#### DATA FOR THE TASK ####
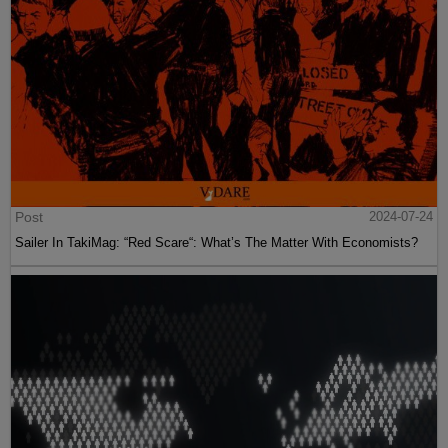
Post
2024-07-24
Sailer In TakiMag: “Red Scare“: What’s The Matter With Economists?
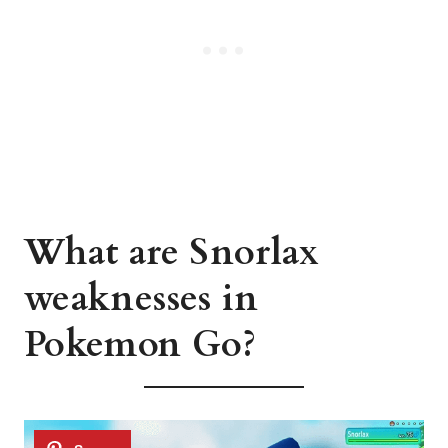
What are Snorlax
weaknesses in
Pokemon Go?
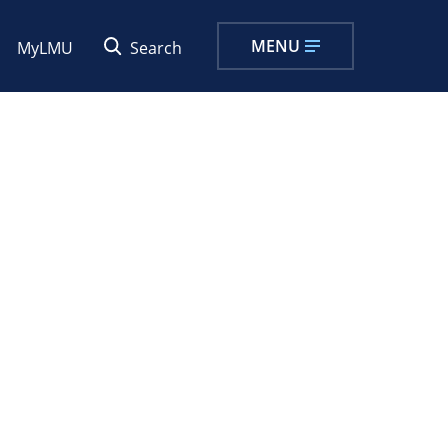
MENU
MyLMU
Search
####
ASSIGNMENT
Edit the lines above by replacing "Search" with "Find" and keeping everything else unchanged. Leave the pictures out of your answer.

WRITTEN RESPONSE
Post
2024-07-24
Sailer In TakiMag: “Red Scare“: What’s The Matter With Economists?
What are Snorlax
weaknesses in
Pokemon Go?
MENU
MyLMU
Find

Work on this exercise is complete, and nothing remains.